Outside the Double Tree Resort local 3299 union workers protest pay cuts
Paul Wellman

But although Yudof said in a later interview that the UC’s biggest revenue sources come from the state at $2.5 billion, patient revenues at $5 billion to $6 billion, and research enterprises at about $4 billion, “the money just isn’t there.” This, said Yudof, is why the UC must impose furloughs. Yudof said that the reserves are there, but “tied up” because much of it is in the form of bond proceeds or endowments.
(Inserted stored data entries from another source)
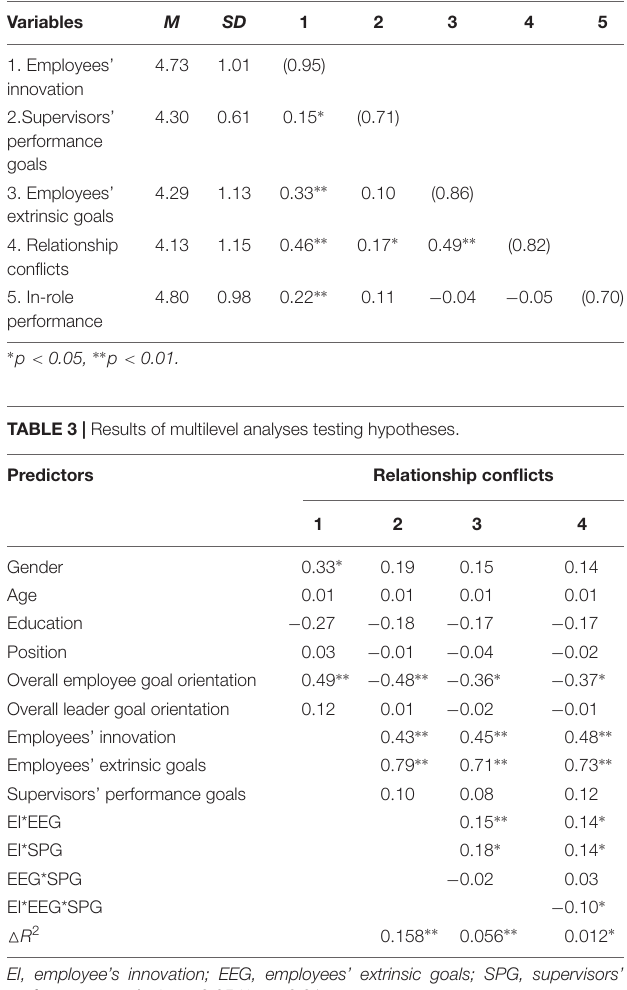
TABLE 2 | Correlations between variables.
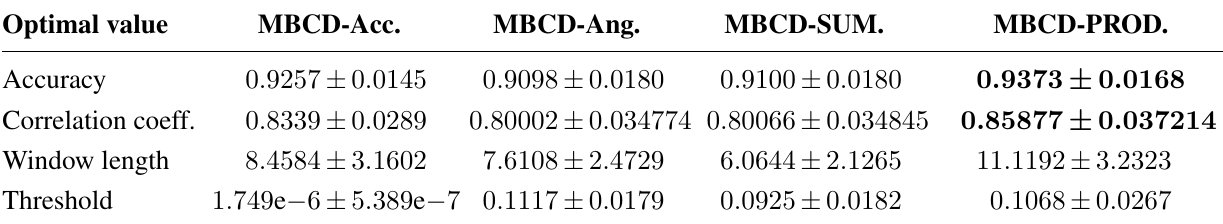
Table 5. Results of the Monte Carlo simulation ( N = 500 ). Synthesized signals. Average Accuracy, Correlation coefficient and associated parameters (Memory Based CUSUM Detector).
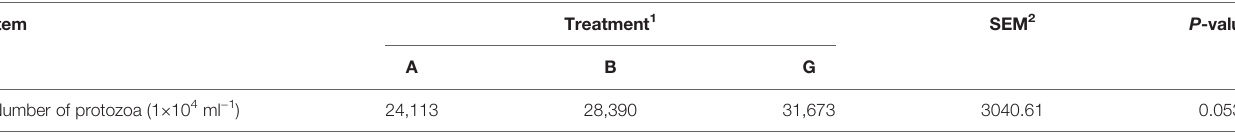
TABLE 3 | Protozoa counts affected by dietary non-protein nitrogen sources. Item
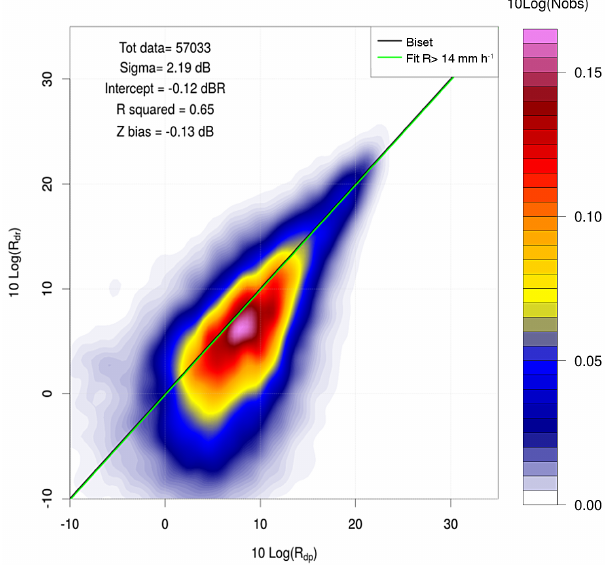
Figure 9. As in Fig. 6 but for the Bric della Croce radar, 13 October 2014.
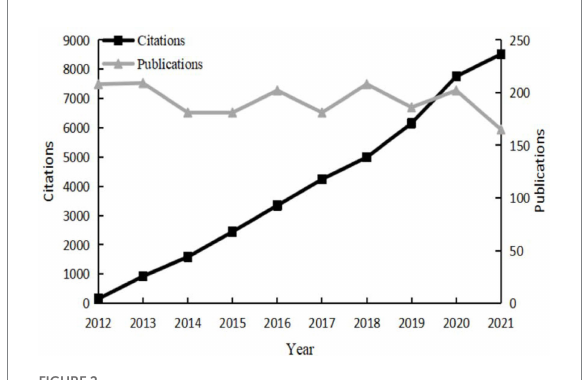
FIGURE 2 The annual publications and citations.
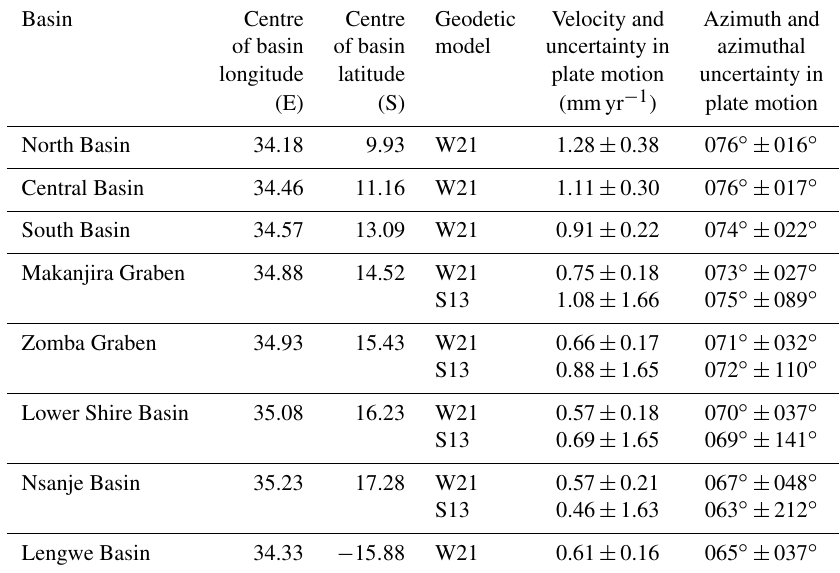
Table 2. Plate motion vector for each basin in Malawi using the geodetic model by Wedmore et al. (2021) and the coordinates from which it was derived. The uncertainties associated with each vector are derived using the methods of Robertson et al. (2016). For basins in southern Malawi, the Nubia–Rovuma plate motion vectors obtained from the Saria et al. (2013) geodetic model (S13) and used in the South Malawi Seismogenic Source Database are also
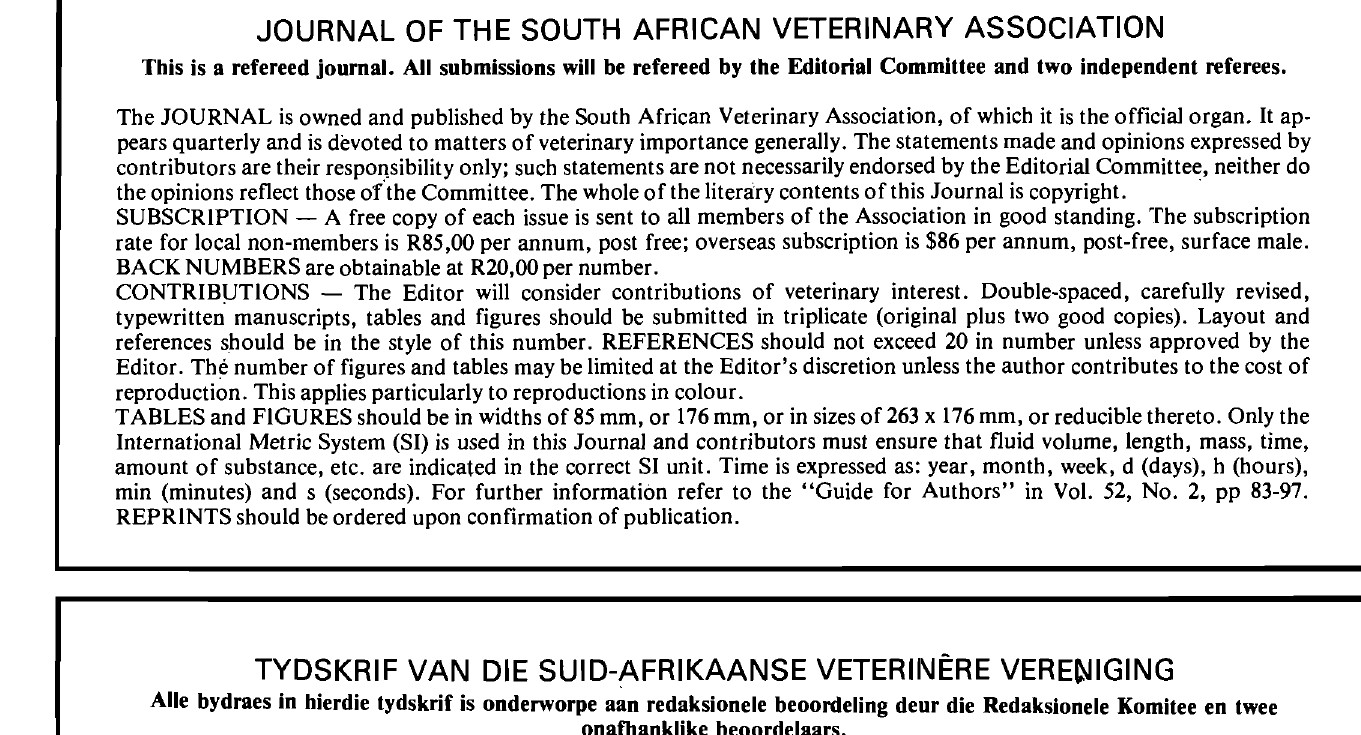
TYDSKRIF VAN DIE SUID-AFRIKAANSE VETERII\lERE VERE~IGING Aile bydraes in hierdie tydskrif is onderworpe aan redaksionele beoordeling deur die Redaksionele Komitee en twee onafhanklike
“The reason we did the furloughs instead of a straight pay reduction is because we thought a lot of our employees deserved to get the day off, and if they could find part-time employment, that would be great,” said Yudof. “And they could reduce some of their expenses, so if they pay day care, they could reduce day care because they can stay home with their children that day.” Yudof said that if they were state workers, they would be furloughed three days per month and would take a salary reduction of 15 percent.

KCSB's Bryan Brown emulates the shoulder-shrugging photo of Mark Yudof on his protest sign that points out the disparity of pay in a time of budget cuts
Paul Wellman

But Orr says workers are already working overtime and other jobs as well. “Eighty to 90 percent of all UC employees are on other sources of income already,” said Orr. “When I worked at the college of engineering, my entire pay came from grants!”

Still, Yudof said that although professors’ wages lie 19 percent below the market and chancellors are under one third, American Federation of State, County and Municipal Employees (AFSCME) worker wages are level.

“They have a five-year contract with a 4 percent wage increase in the first year and every year after that [and] they have step increases all along the way,” said Yudof of AFSCME members within the UC system. “They’re sitting pretty well I would say in this economic downturn, where there are so many people who are unemployed who are not getting raises.”

UC President Mark Yudof urges the students to take their protest against budget cuts to Sacramento
Paul Wellman

Yudof said that his own salary was cut and that bonuses and incentive pay for those at the top have been “frozen.” “I did get a 10 percent reduction [in pay], and all I can say is it was not always what people agree with, but there are markets.”

Despite discrepancies in pay cuts, Yudof said he expects “everyone to sacrifice some” which is why they have to ask – because, he said, “we can’t demand” for AFSCME workers to accept furloughs, too.

Yudof said that students especially “really take it on the chin no matter what the solution.”

He said he expects larger classes, fewer classes, and less courses that students need to graduate this coming fall. In addition, he said, tuition costs and other student fees will increase.

“When the state cuts your budget by 20 percent, they send a message that the state’s not going to support you in a fashion to keep those fees down,” said Yudof. “So I would urge the students to make their voices heard in Sacramento, because that’s where they need to be heard.”

CORRECTION: A previous version of this story contained a quote from Janet Garufis, CEO and President of Montecito Bank & Trust, that has since been removed after Garufis said it did not accurately represent what she said at the event.